### WORK TO BE COMPLETED
For each line below, check whether "WeMo" is present. Report how many lines have it, nothing else.

[Start of section]

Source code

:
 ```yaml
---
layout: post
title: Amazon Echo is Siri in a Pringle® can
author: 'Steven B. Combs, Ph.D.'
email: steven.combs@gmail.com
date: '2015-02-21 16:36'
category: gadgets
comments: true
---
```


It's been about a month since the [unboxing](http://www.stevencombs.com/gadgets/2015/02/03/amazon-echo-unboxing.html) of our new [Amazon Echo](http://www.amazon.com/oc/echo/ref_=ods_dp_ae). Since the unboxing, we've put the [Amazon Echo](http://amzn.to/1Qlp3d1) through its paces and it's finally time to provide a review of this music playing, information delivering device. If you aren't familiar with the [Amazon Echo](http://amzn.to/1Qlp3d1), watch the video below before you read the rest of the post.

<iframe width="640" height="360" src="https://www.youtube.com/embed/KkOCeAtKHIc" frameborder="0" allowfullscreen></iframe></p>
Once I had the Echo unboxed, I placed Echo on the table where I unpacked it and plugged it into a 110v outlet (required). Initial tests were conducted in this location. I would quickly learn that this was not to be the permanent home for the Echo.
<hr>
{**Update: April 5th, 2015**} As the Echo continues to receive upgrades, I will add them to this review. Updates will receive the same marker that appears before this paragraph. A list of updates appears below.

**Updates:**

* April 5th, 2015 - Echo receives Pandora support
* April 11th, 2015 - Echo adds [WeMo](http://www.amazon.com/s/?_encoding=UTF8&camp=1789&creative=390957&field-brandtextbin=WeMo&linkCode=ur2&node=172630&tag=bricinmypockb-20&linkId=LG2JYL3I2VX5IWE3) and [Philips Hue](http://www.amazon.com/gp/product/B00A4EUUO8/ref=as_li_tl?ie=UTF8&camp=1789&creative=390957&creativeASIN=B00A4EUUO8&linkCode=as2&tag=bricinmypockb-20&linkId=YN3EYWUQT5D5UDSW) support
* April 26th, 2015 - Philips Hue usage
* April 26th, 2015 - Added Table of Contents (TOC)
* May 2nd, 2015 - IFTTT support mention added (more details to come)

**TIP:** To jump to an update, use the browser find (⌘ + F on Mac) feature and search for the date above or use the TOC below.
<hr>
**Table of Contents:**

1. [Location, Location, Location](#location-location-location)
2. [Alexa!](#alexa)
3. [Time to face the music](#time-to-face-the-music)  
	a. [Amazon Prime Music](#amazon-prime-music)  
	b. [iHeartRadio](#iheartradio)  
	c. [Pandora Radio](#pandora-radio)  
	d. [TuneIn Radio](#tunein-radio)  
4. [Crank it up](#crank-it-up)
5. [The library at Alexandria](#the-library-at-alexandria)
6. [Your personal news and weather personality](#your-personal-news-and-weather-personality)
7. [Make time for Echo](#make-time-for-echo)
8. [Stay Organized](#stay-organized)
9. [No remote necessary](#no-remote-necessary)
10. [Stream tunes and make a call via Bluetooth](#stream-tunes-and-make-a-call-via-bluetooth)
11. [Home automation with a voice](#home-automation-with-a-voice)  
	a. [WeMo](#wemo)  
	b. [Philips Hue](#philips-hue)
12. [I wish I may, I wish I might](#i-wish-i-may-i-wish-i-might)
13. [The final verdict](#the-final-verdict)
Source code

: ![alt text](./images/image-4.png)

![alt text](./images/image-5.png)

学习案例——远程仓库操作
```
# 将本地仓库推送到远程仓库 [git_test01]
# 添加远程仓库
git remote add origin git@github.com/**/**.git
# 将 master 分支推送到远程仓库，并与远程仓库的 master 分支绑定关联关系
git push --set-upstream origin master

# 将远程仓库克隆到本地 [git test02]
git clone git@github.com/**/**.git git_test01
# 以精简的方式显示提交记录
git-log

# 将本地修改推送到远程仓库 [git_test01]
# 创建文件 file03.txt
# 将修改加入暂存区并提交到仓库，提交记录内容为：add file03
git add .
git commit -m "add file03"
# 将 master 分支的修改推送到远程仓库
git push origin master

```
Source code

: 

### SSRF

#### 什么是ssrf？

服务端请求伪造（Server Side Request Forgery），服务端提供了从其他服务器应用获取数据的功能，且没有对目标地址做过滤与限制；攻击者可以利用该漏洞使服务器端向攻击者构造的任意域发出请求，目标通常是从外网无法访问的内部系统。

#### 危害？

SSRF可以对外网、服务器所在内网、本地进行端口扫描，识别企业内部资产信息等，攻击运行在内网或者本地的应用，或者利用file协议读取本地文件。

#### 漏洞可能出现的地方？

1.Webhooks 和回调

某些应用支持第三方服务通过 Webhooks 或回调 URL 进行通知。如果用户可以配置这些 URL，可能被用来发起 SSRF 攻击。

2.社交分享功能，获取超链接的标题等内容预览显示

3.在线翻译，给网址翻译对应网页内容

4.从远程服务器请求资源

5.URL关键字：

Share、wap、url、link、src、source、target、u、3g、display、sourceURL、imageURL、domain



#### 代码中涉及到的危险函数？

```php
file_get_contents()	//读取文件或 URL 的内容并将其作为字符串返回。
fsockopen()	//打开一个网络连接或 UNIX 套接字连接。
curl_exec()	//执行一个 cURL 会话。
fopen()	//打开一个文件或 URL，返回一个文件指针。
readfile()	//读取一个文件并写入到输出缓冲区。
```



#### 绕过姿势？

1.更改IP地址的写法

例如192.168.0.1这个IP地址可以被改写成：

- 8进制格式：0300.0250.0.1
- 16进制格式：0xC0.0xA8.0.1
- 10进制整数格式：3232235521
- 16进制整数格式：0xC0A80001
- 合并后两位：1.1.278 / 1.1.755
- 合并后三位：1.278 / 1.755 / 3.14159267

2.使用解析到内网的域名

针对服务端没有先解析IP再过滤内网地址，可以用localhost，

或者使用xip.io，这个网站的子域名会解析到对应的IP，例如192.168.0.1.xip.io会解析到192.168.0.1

[End of section]

### SOLUTION BELOW
2